Part 7 of 12 in the series Illinois’ Dispensary Licenses in Court
Today’s Illinois dispensary lotteries will proceed and winners can be announced, but the winners cannot be actually awarded their licenses until after an August 9 court hearing, a Cook County Circuit Court judge ordered late Wednesday afternoon.
The emergency order was handed down as three lawsuits came to a head with hours to spare before Illinois’ first dispensary lotteries were to be conducted. The stay on awarding licenses is part of a long running lawsuit, Wah v. IDFPR, and was a response to Illinois cannabis regulators sending out final dispensary license scores Wednesday afternoon, say court filings.
The order, from Judge Moshe Jacobius, applies to both today’s Qualifying Applicant Lottery and the Social Equity Justice Involved Lottery scheduled for August 5. The Wah v. IDFPR case, filed by a group of social equity dispensary applicants, charges that the veteran’s bonus points tallied in the dispensary application scoring process creates a special class of applicants, which is illegal under the Illinois constitution.
Meanwhile, bowing to growing public pressure, a federal lawsuit filed by Michigan-based cannabis company Sozo Health, was dropped Tuesday, hours before a judge was to rule on whether or not to stall today’s scheduled Illinois dispensary lottery. And then also on Wednesday afternoon, an unrelated lawsuit in Cook County Circuit Court demanding a temporary restraining order (TRO) filed by dispensary applicants Hempathy LLC, Truerb LLC, and Leafsie LLC, was denied a TRO and stayed until December by a judge.

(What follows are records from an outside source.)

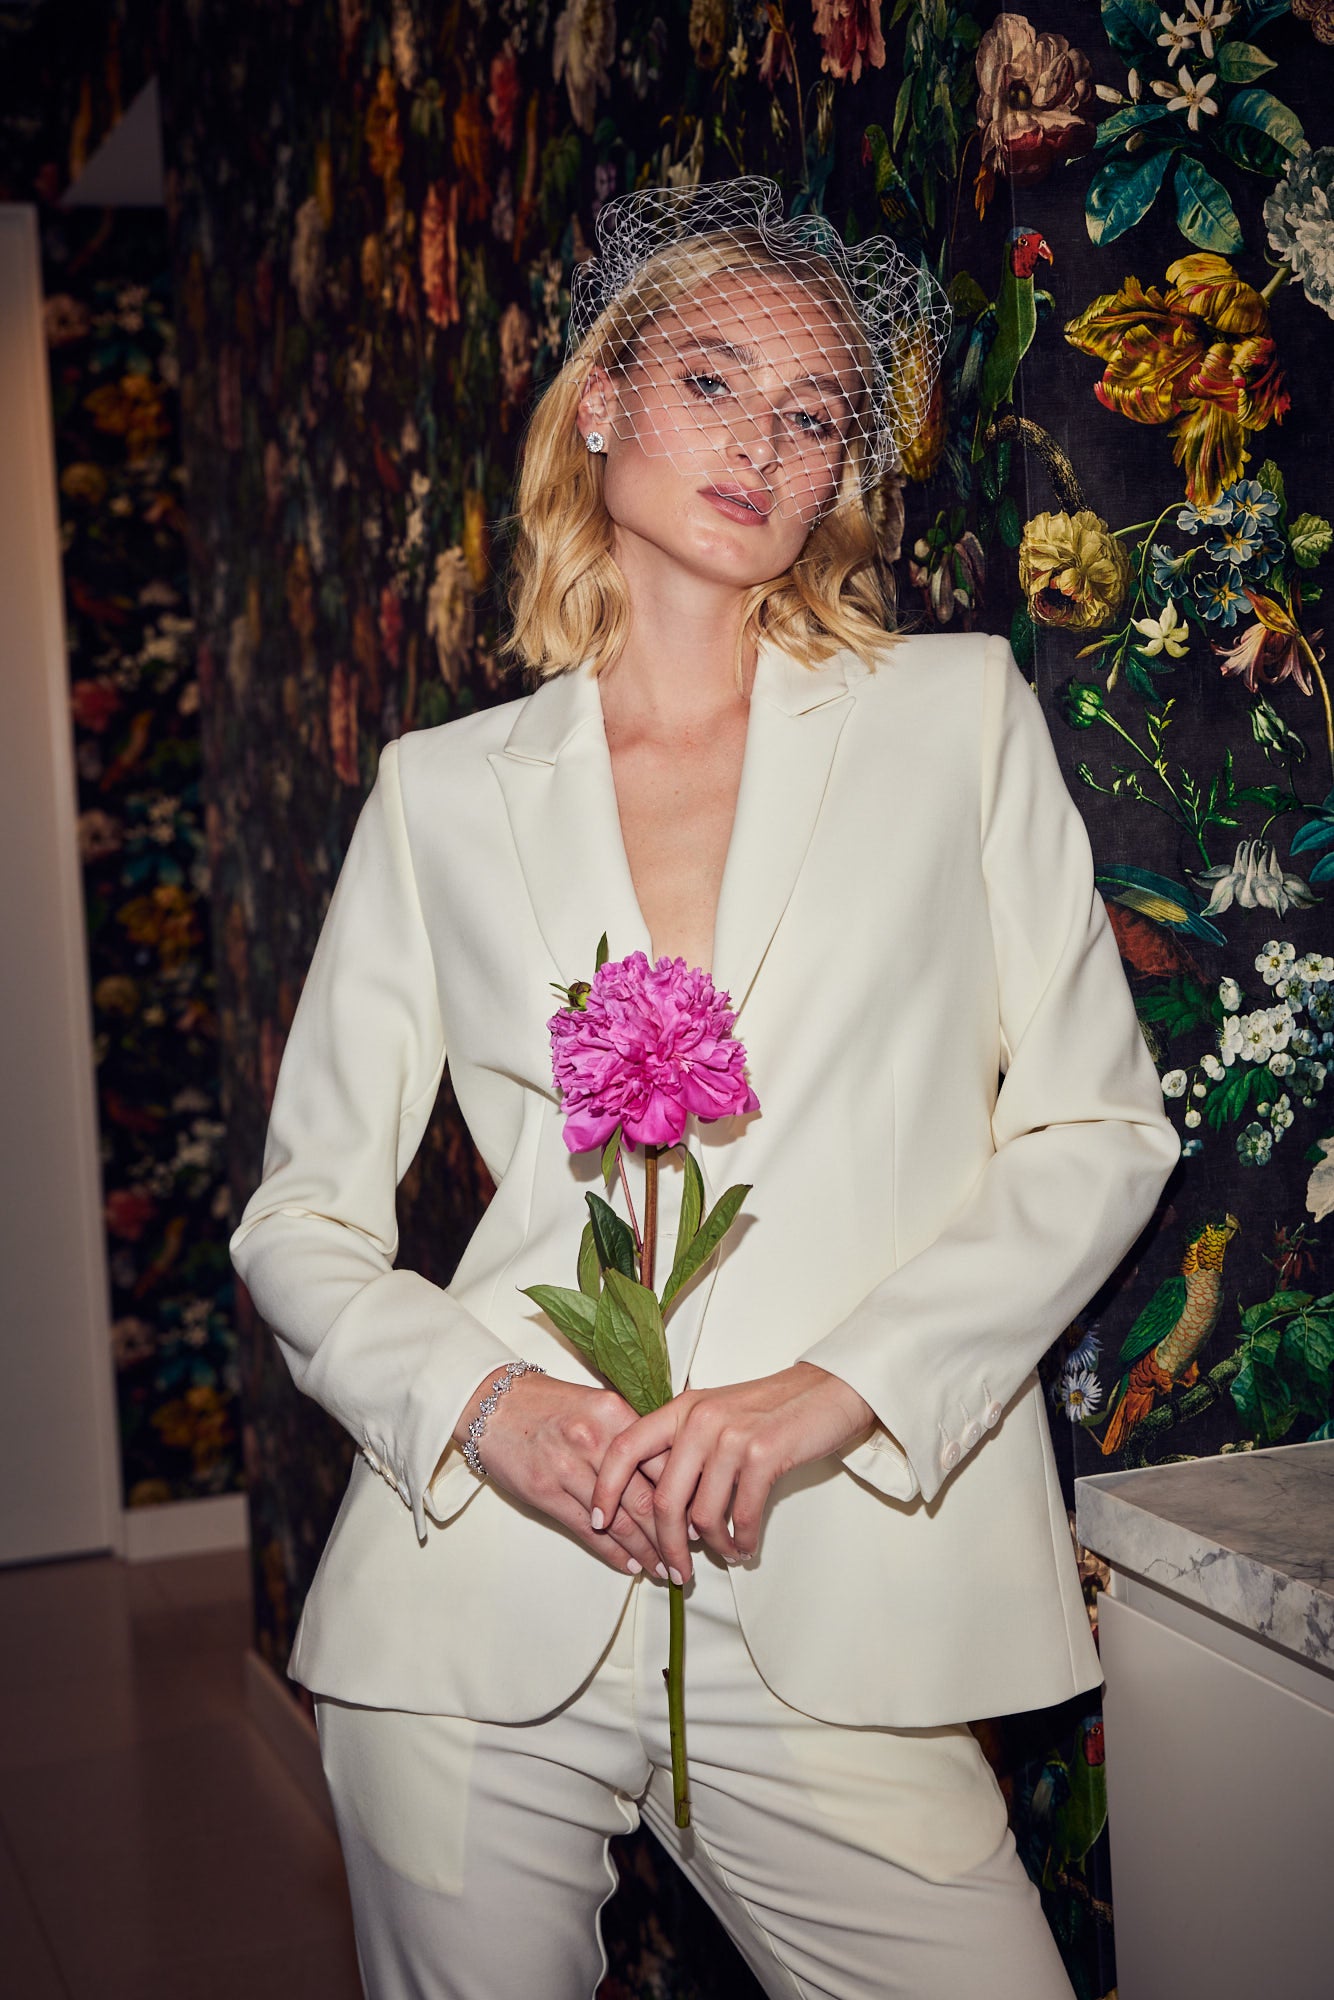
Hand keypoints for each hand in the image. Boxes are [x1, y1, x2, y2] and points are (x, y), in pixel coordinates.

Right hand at [452, 1370, 670, 1578]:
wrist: (494, 1404)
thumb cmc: (548, 1405)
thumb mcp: (599, 1405)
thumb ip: (633, 1434)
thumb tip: (675, 1469)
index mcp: (615, 1414)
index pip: (665, 1459)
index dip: (688, 1493)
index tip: (703, 1515)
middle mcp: (596, 1440)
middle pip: (647, 1496)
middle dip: (673, 1533)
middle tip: (690, 1555)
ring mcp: (569, 1467)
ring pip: (621, 1519)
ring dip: (647, 1551)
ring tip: (666, 1569)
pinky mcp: (546, 1491)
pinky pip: (588, 1531)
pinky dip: (613, 1552)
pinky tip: (630, 1565)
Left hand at [588, 1362, 876, 1584]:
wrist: (828, 1391)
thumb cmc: (771, 1409)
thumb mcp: (716, 1415)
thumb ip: (686, 1448)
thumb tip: (664, 1508)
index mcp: (681, 1409)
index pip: (625, 1448)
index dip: (606, 1488)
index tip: (599, 1521)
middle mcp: (699, 1420)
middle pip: (663, 1499)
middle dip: (665, 1546)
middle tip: (674, 1572)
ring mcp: (730, 1437)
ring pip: (701, 1515)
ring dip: (711, 1547)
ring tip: (724, 1554)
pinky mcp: (763, 1455)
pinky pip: (740, 1516)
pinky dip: (741, 1540)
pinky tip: (745, 1545)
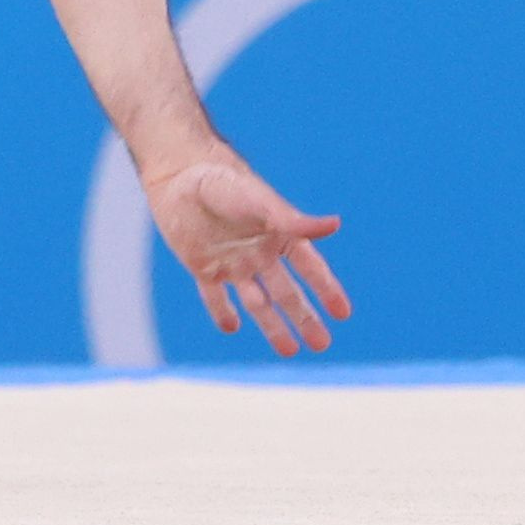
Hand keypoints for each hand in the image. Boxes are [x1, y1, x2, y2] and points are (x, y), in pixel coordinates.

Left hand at [140, 154, 352, 352]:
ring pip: (257, 302)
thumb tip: (336, 225)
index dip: (327, 290)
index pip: (310, 269)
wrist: (180, 173)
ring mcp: (232, 262)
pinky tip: (232, 327)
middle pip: (287, 293)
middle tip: (323, 344)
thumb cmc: (224, 182)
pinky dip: (222, 312)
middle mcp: (259, 252)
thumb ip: (294, 220)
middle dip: (306, 318)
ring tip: (290, 351)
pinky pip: (215, 296)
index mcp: (279, 235)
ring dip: (273, 326)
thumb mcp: (260, 203)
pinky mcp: (203, 267)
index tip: (344, 313)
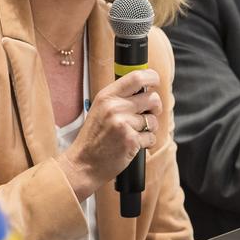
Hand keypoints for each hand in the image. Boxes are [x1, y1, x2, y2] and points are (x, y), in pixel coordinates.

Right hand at [58, 69, 160, 200]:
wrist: (84, 163)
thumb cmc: (94, 137)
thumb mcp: (100, 109)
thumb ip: (119, 97)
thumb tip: (145, 88)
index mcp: (107, 96)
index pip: (137, 77)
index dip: (152, 78)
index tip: (155, 82)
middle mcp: (115, 107)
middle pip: (152, 98)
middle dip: (155, 108)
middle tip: (146, 115)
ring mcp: (123, 124)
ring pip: (153, 120)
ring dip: (149, 128)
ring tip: (134, 133)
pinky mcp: (131, 140)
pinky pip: (151, 137)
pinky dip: (146, 143)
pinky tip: (132, 144)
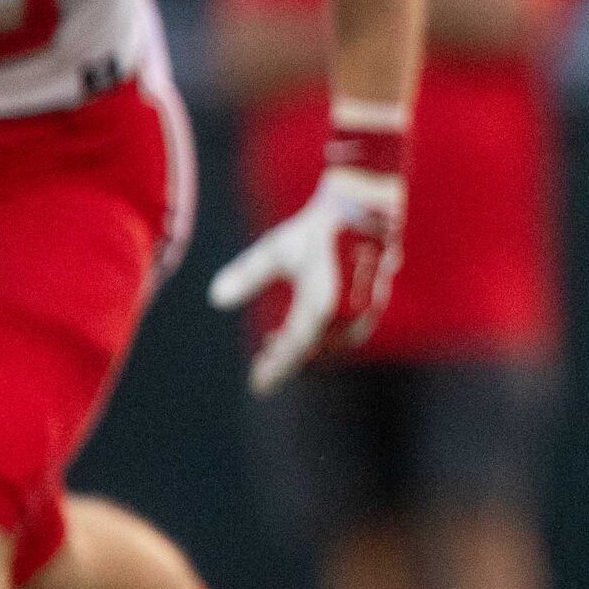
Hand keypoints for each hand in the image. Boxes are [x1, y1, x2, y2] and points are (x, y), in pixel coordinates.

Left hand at [214, 166, 406, 392]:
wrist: (364, 204)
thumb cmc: (317, 227)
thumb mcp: (275, 249)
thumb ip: (247, 275)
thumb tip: (215, 298)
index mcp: (320, 307)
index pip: (292, 351)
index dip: (274, 369)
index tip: (258, 384)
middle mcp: (345, 314)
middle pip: (312, 352)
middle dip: (288, 359)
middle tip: (264, 361)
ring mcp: (363, 308)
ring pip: (332, 344)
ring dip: (308, 348)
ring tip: (280, 342)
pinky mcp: (372, 299)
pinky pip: (348, 332)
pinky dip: (327, 337)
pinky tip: (309, 326)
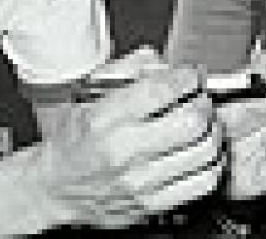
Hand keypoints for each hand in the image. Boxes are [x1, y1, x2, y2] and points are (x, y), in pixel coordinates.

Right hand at [28, 58, 224, 228]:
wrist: (54, 188)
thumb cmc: (71, 141)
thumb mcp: (87, 96)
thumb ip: (124, 71)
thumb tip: (158, 60)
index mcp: (106, 120)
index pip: (163, 90)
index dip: (187, 76)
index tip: (191, 74)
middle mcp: (124, 152)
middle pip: (191, 120)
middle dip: (203, 103)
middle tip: (200, 98)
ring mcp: (140, 181)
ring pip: (203, 151)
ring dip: (212, 131)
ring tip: (205, 123)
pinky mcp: (151, 204)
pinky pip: (201, 183)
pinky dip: (212, 163)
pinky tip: (203, 152)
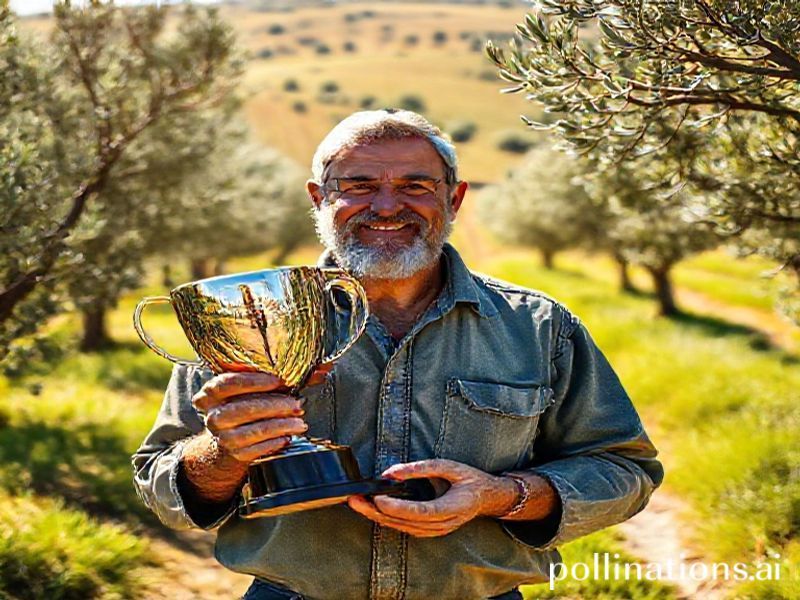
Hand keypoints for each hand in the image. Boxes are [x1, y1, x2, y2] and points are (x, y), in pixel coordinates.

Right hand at [192, 366, 329, 462]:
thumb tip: (324, 367)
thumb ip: (286, 377)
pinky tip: (288, 436)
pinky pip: (256, 450)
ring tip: (299, 422)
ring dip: (279, 426)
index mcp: (212, 393)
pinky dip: (275, 442)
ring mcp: (223, 437)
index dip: (252, 382)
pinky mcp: (235, 454)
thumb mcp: (257, 388)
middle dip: (273, 406)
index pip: (226, 383)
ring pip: (251, 431)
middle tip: (296, 405)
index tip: (278, 381)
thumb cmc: (248, 404)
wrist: (232, 436)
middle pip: (241, 409)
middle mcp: (214, 416)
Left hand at [347, 459, 518, 537]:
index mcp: (452, 508)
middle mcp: (443, 524)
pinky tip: (374, 511)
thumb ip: (421, 468)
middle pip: (405, 523)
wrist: (486, 497)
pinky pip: (405, 528)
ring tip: (358, 505)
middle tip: (355, 501)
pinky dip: (388, 520)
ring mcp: (436, 531)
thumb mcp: (450, 466)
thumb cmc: (470, 480)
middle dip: (376, 513)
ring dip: (378, 517)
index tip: (378, 498)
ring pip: (402, 528)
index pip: (420, 511)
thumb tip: (394, 472)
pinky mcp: (429, 531)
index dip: (397, 507)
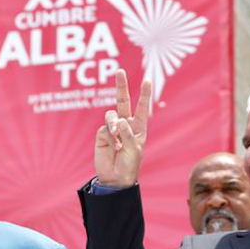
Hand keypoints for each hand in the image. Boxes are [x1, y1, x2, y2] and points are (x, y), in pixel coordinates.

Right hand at [93, 69, 151, 187]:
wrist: (115, 178)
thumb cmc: (129, 165)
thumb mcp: (134, 149)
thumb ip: (127, 133)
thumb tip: (119, 119)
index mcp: (138, 128)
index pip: (142, 108)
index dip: (144, 94)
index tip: (147, 80)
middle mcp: (125, 125)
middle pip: (123, 101)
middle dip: (121, 86)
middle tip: (119, 70)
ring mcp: (112, 129)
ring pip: (111, 115)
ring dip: (114, 124)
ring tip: (118, 140)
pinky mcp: (102, 134)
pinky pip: (105, 128)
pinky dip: (110, 136)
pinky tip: (113, 147)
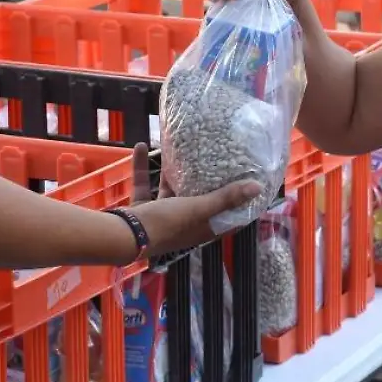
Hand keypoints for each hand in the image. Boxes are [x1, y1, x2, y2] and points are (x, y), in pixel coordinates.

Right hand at [124, 144, 262, 256]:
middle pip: (200, 203)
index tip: (250, 187)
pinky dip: (143, 166)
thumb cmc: (167, 223)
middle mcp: (184, 224)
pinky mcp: (143, 208)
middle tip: (217, 161)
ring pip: (171, 191)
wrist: (125, 235)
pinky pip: (145, 184)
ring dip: (173, 173)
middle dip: (207, 184)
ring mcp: (161, 216)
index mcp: (201, 228)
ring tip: (181, 152)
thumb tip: (257, 187)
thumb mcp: (199, 208)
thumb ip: (225, 197)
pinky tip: (143, 146)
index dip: (240, 207)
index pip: (228, 220)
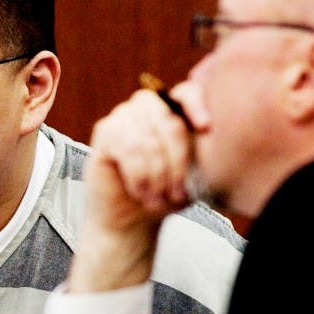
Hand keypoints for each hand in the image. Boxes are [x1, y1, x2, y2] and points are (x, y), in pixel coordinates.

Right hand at [68, 89, 193, 292]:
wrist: (130, 220)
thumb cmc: (163, 196)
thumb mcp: (191, 179)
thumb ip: (201, 157)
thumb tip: (208, 140)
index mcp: (174, 113)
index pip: (187, 93)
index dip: (196, 105)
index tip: (205, 129)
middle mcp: (149, 108)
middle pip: (169, 120)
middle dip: (176, 162)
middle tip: (176, 194)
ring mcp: (125, 116)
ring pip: (148, 138)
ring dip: (155, 174)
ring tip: (156, 199)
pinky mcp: (105, 131)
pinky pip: (127, 148)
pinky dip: (137, 175)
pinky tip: (139, 192)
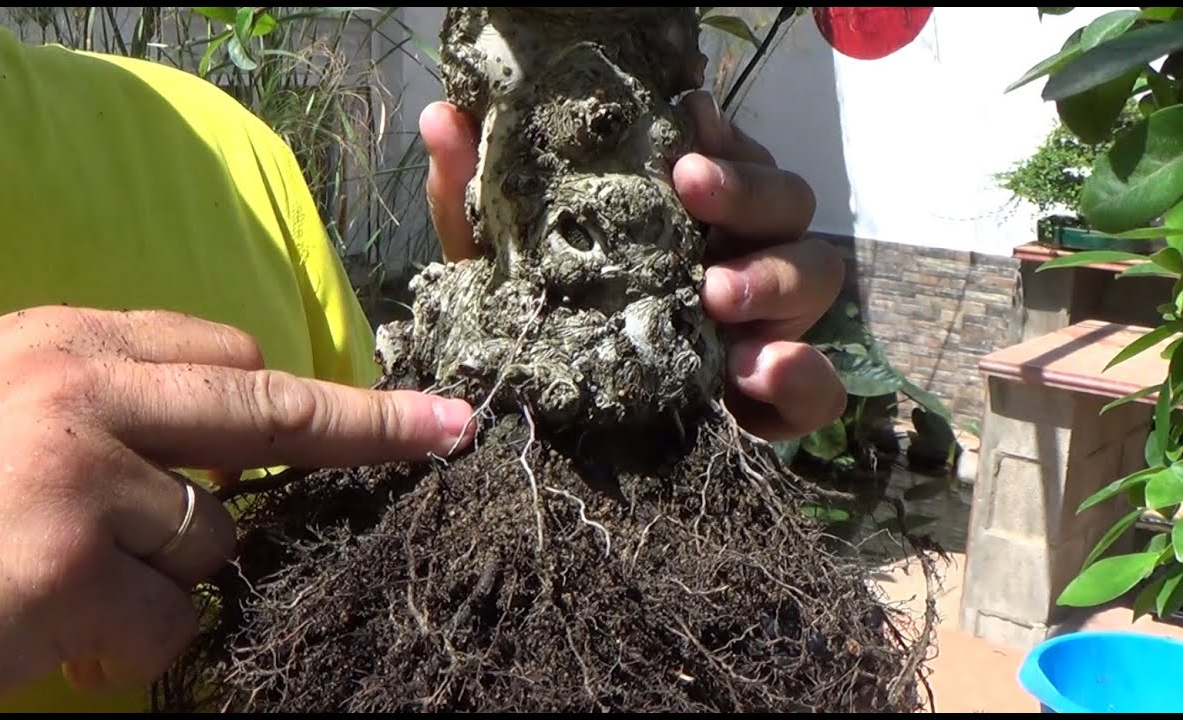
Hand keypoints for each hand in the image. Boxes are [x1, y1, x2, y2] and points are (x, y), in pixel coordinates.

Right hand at [0, 306, 473, 710]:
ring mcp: (79, 476)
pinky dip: (134, 643)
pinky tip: (59, 637)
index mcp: (61, 344)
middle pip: (268, 408)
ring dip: (167, 575)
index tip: (392, 403)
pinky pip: (173, 618)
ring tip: (62, 583)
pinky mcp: (70, 568)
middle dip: (371, 426)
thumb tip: (208, 435)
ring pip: (215, 535)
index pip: (224, 352)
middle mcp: (79, 391)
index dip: (304, 390)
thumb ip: (98, 402)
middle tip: (444, 431)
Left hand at [419, 91, 845, 439]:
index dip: (718, 134)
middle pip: (787, 199)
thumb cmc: (544, 319)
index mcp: (690, 211)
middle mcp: (742, 250)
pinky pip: (819, 386)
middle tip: (693, 195)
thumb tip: (443, 117)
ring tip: (715, 295)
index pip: (730, 153)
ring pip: (819, 273)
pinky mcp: (776, 393)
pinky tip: (757, 374)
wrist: (567, 430)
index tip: (682, 128)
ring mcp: (771, 319)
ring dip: (775, 275)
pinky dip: (800, 377)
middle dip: (747, 191)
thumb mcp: (502, 262)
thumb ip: (475, 196)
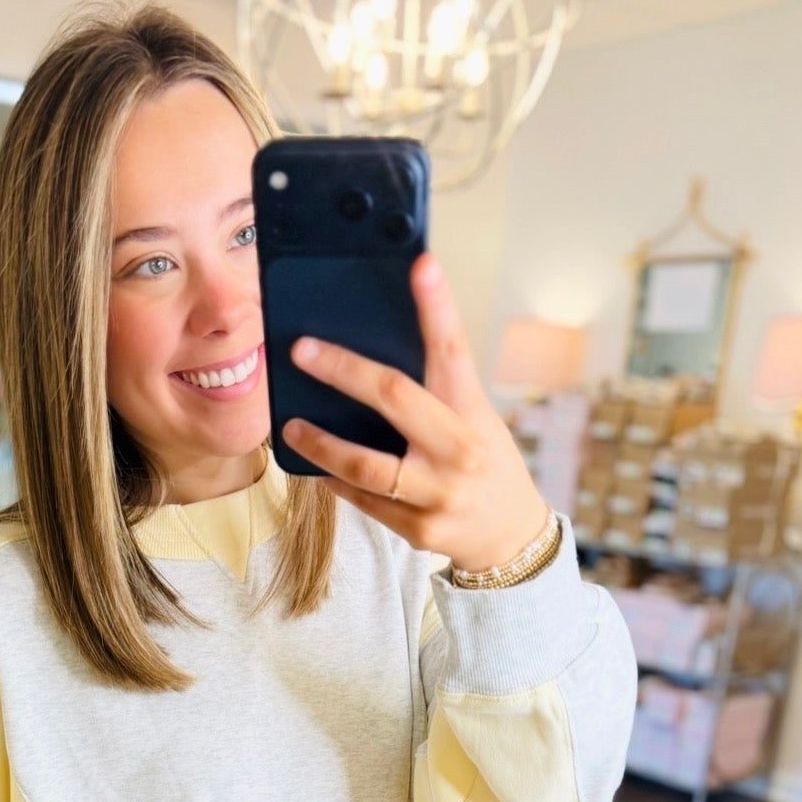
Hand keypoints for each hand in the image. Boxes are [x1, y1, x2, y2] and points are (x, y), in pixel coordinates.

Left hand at [282, 251, 549, 570]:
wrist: (510, 535)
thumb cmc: (485, 464)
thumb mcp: (475, 420)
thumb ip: (435, 394)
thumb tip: (371, 354)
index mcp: (473, 413)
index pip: (453, 351)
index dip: (437, 307)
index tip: (422, 266)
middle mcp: (458, 451)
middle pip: (395, 398)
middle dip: (343, 370)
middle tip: (302, 351)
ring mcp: (438, 494)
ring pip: (365, 465)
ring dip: (321, 444)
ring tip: (291, 427)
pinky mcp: (419, 529)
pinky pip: (364, 502)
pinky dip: (337, 482)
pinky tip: (316, 468)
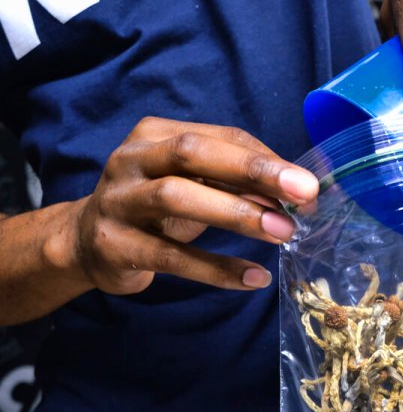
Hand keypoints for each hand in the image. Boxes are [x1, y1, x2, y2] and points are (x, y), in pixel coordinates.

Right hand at [72, 117, 317, 294]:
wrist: (87, 243)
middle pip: (194, 153)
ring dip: (237, 214)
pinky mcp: (114, 245)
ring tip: (282, 232)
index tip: (308, 185)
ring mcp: (118, 201)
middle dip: (254, 171)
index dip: (268, 160)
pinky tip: (254, 277)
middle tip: (303, 193)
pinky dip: (216, 268)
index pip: (222, 136)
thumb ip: (235, 183)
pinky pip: (171, 257)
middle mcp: (132, 159)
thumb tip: (295, 196)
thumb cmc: (155, 207)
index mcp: (157, 134)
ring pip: (177, 197)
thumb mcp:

The federal lawsuit filed by Sozo Health in the Illinois Northern District claimed the law creating the lotteries violated the federal Constitution’s commerce clause because it bars non-Illinois residents from receiving certain licenses.
The Cook County case, Hempathy v. IDFPR, claims that the three companies attempted to cure problems with the applications during the deficiency process, but their logins to a contractor-managed website did not work, and that their emailed requests for assistance to the Illinois Department of Financial and Professional Regulation (IDFPR) went unanswered. Attorneys for the State of Illinois argued that because it was a computer “glitch”, a TRO is not warranted, and a remedy should be sought after the lottery is conducted.
The Sozo lawsuit drew a great deal of attention on social media this week and on Tuesday morning, a group of cannabis equity advocates held a press conference in front of the Everett Dirksen Federal Courthouse in downtown Chicago. The advocates’ presser focused less on the legal merits of Sozo’s case, and more painting Sozo as an outsider mucking up a good thing.
“We cannot have these carpetbaggers come into Illinois that are not serious about diversity, that will blatantly lie about diversity and inclusion efforts,” said Chicago NORML executive director Edie Moore, after claiming Sozo has not participated in diversity outreach efforts sponsored by her group. “They don’t want to see true racial social equity.”Sozo’s complaint, which focused on the fact that out-of-state applicants are not allowed to participate in some of the lotteries, has had a track record of success with similar suits in other states, including cases in Missouri, Detroit, Michigan, and Portland, Maine.